The theory sounds great, but evidence confirming it has been hard to find. Julie Cullen and Brian Jacob, my good friends and co-authors, haven’t done school choice proponents any favors with their latest paper (the full version of which can be found here). Using kindergarten lottery outcomes that determine which kids get into the most sought-after schools, they are able to compare the outcomes of those who win the lottery versus those who lose. The students who win the lotteries go to “better” schools and have “better” peers, but they don’t have better outcomes. These results confirm the earlier findings that Julie, Brian, and I obtained when we examined the impact of lotteries on high school outcomes in Chicago.
Why don’t the kids who get access to “better” schools do better? That is a difficult question. Part of the answer is likely that the definition of “better” is based on outputs, like how high the test scores are at the school or what fraction of its students attend good colleges. That sort of metric ignores the fact that “better” schools tend to attract “better” kids. These are kids with strong families and good academic backgrounds. So even if the school is not at all good at adding value, it will still have the best outputs, because it had the best inputs. If the school does not have high value added, there is no reason to expect that a child who transfers there will do better than she did at her previous school. Parents don’t have good information on the inputs to a school, only the outputs, so it is difficult for them to accurately assess value added.

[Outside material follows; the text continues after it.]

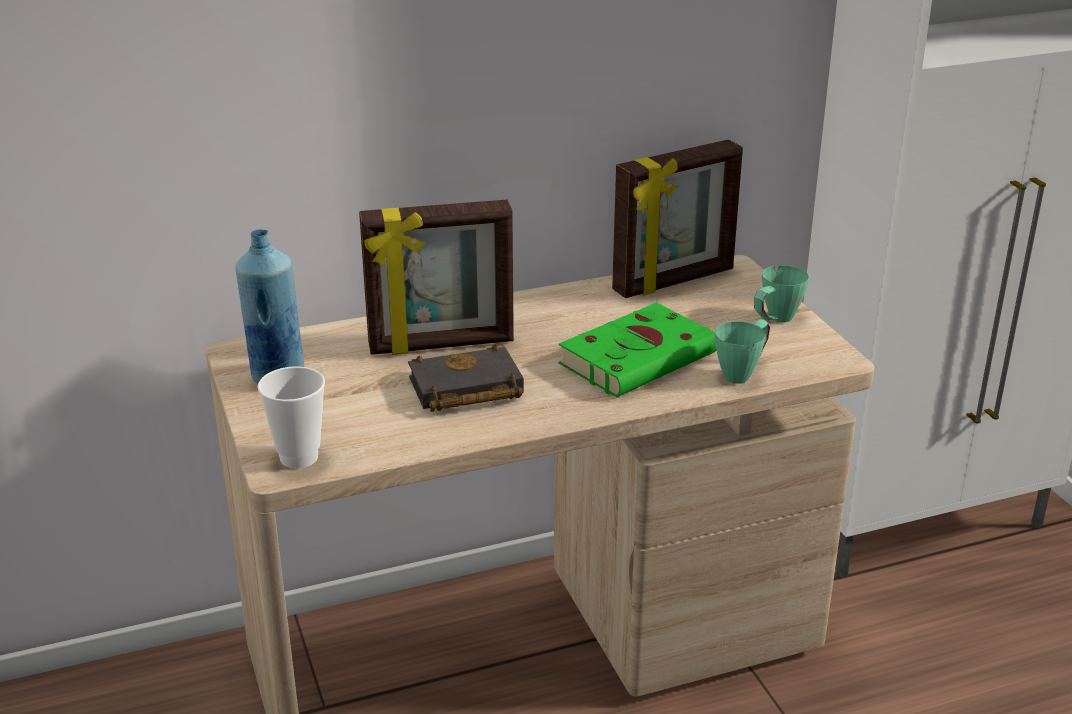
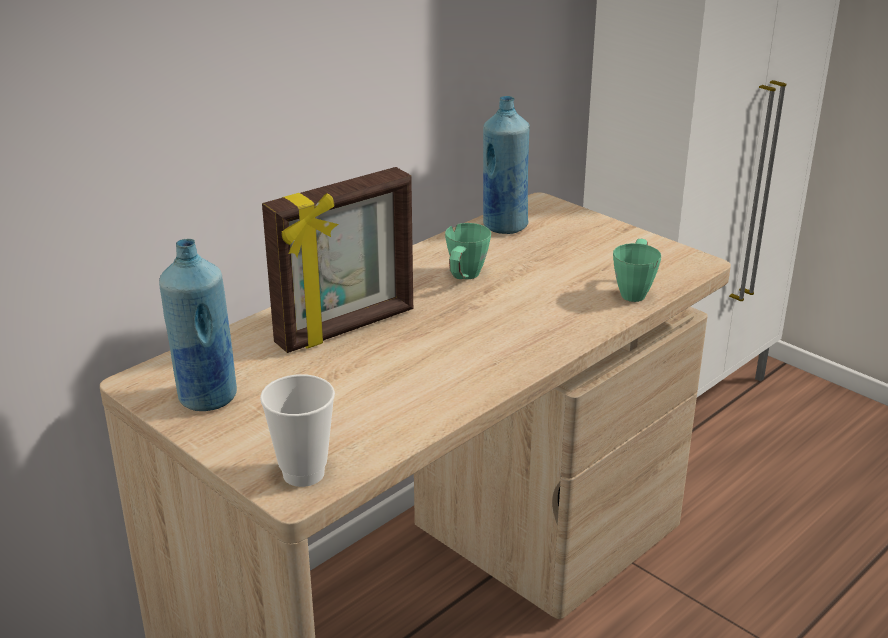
camera: 25 degrees left, 0 degrees up
black book [408,344,524,412] -> none
green book [559,303,717,397] -> none
picture frame [612,140,743,298] -> blue bottle [483,96,530,234]
green mug [754,265,809,322] -> green mug moved to [445,223,491,279]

Also, I believe that people tend to systematically overstate the importance of peer effects, plus many parents are not choosing schools based on academics, but based on other criteria like convenience.
In thinking about the broader implications of this research, it is important to bear in mind that the school choice program that Julie and Brian analyze is just one kind of school choice (albeit the most common one), operating within a single public school system. It differs from voucher programs or school choice across school districts, and increased competition may be more effective in those settings.